Exercise instructions
Please copy the text of every entry below word for word, with its line breaks, and leave the pictures out.

───── Dataset records ─────

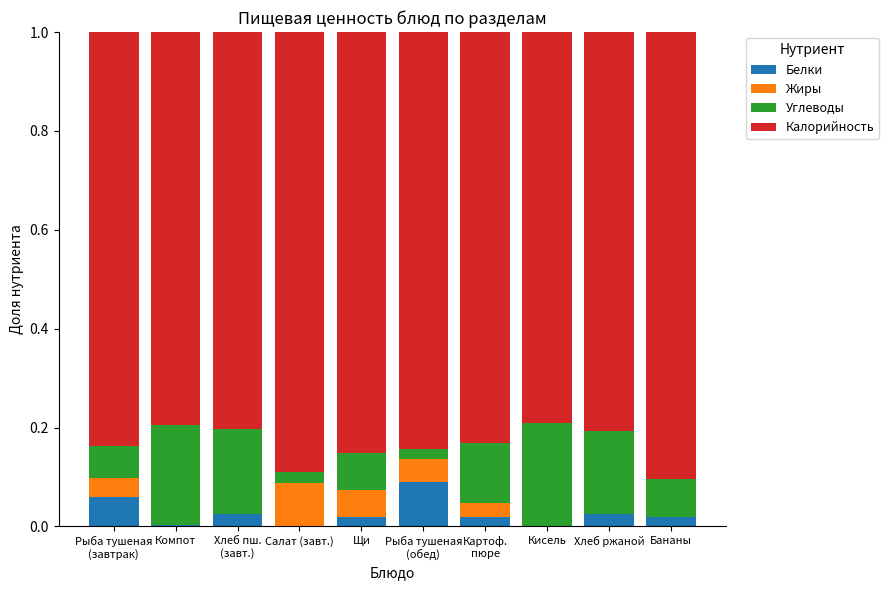

Does the chart contain stacked bars?

Yes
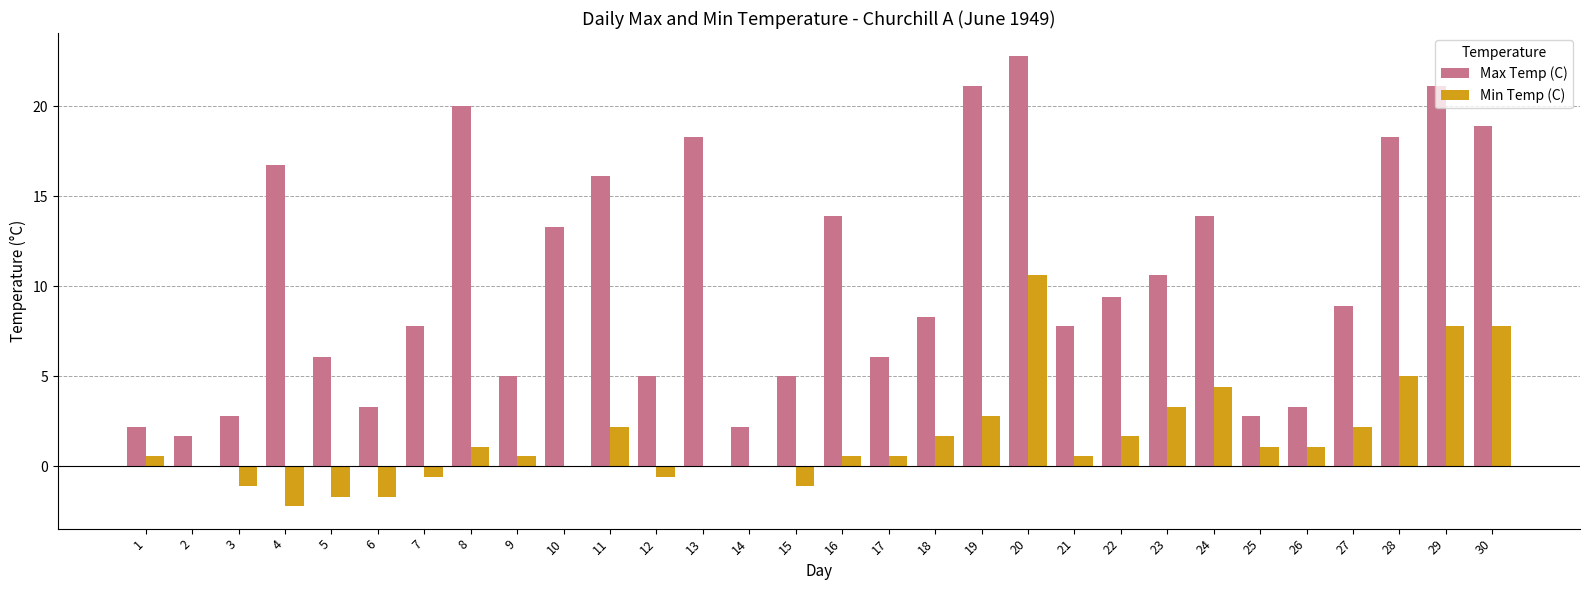

What is the spread (max minus min) of values at 14?

2.2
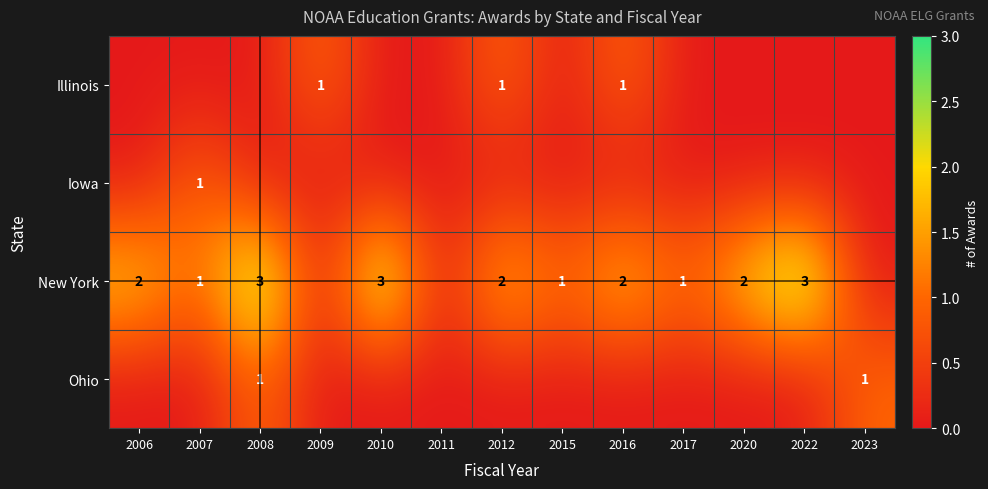

Count the number of data series in this chart.

4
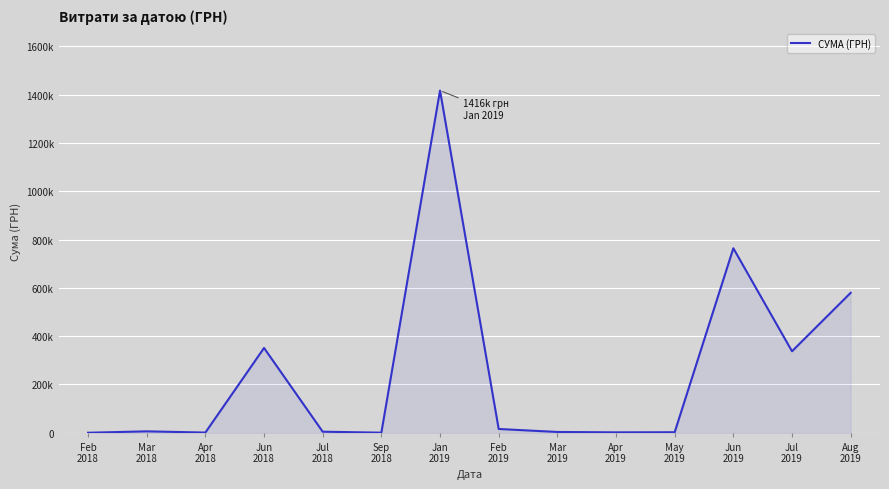

What is the ratio of the value at Apr
2019 to the value at Apr
2018?

1.8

─────

Problem solution
Does the chart contain stacked bars?

Yes

What is the spread (max minus min) of values at 14?

2.2

Count the number of data series in this chart.

4

What is the ratio of the value at Apr
2019 to the value at Apr
2018?

1.8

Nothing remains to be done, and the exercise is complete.